Had a disappointing (but acceptable and not depressing) xmas; I think I needed to see how much things had deteriorated. And it was nice to have the whole family together for a holiday, even if it was bittersweet after the last two holidays were separate. I need to spend some time reflecting on xmas vs thanksgiving and figure out some takeaways. I feel like some reflection will be helpful. I found myself losing interest in W the last couple days. Potentially more to come on this front but I’ve had stretches like this before and emotionally yo-yo’d back so I want to give it a few days.

After the lunch interaction Friday I found myself significantly impacted for about 6 hours but within 24 I was pretty much back to where I was before emotionally. So I definitely have more work to do on becoming an ‘unaffected man.’ She still pulls strings as evidenced by this exchange and I notice they still have an effect but a lot less and shorter lasting than in the past. This is an area I really don’t want to backslide on so really focusing on it.

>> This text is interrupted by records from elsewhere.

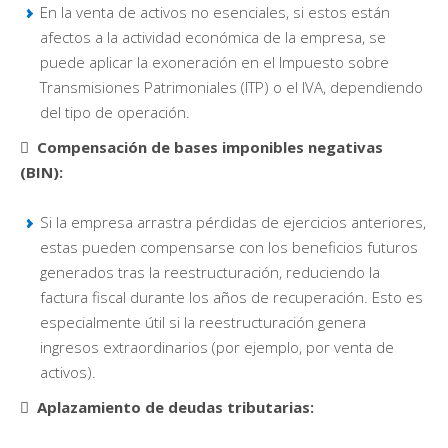
En la venta de activos no esenciales, si estos están
afectos a la actividad económica de la empresa, se
puede aplicar la exoneración en el Impuesto sobre
Transmisiones Patrimoniales (ITP) o el IVA, dependiendo
del tipo de operación.
 Compensación de bases imponibles negativas
(BIN):
Si la empresa arrastra pérdidas de ejercicios anteriores,
estas pueden compensarse con los beneficios futuros
generados tras la reestructuración, reduciendo la
factura fiscal durante los años de recuperación. Esto es
especialmente útil si la reestructuración genera
ingresos extraordinarios (por ejemplo, por venta de
activos).
 Aplazamiento de deudas tributarias:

Thanks Boat for the feedback on never too much space. Each day since that exchange she’s made a comment along these lines—too much space. She was gone all day Saturday shopping so I was on kid duty. I was out Sunday shopping for extra/last gifts (mostly just wanted to be out of the house/GAL since she was home) and she called me a couple times to ask where I was and say she wished I wasn’t out buying her stuff and was home to help her. I deflected with a bit of (true) humor—said “don’t worry, only getting you a pair of socks; everything else is for the kids.” I had already told her most of the shopping was done, just grabbing last few items. And for clarity, I got her a couple other things because I feel like xmas is a time of acceptance and forgiving—a core personal value, not a flashy gift scenario.

Then on xmas day I was reading in the sunroom around 2p and she called from kitchen, “what are you doing? I’m in here all by myself (implying I should be in there).” I had done stuff all morning and was secure in relaxing for a bit. She didn’t used to be so petty about it. I bring these exchanges up just to make sure I’m not putting a sour note in a good song.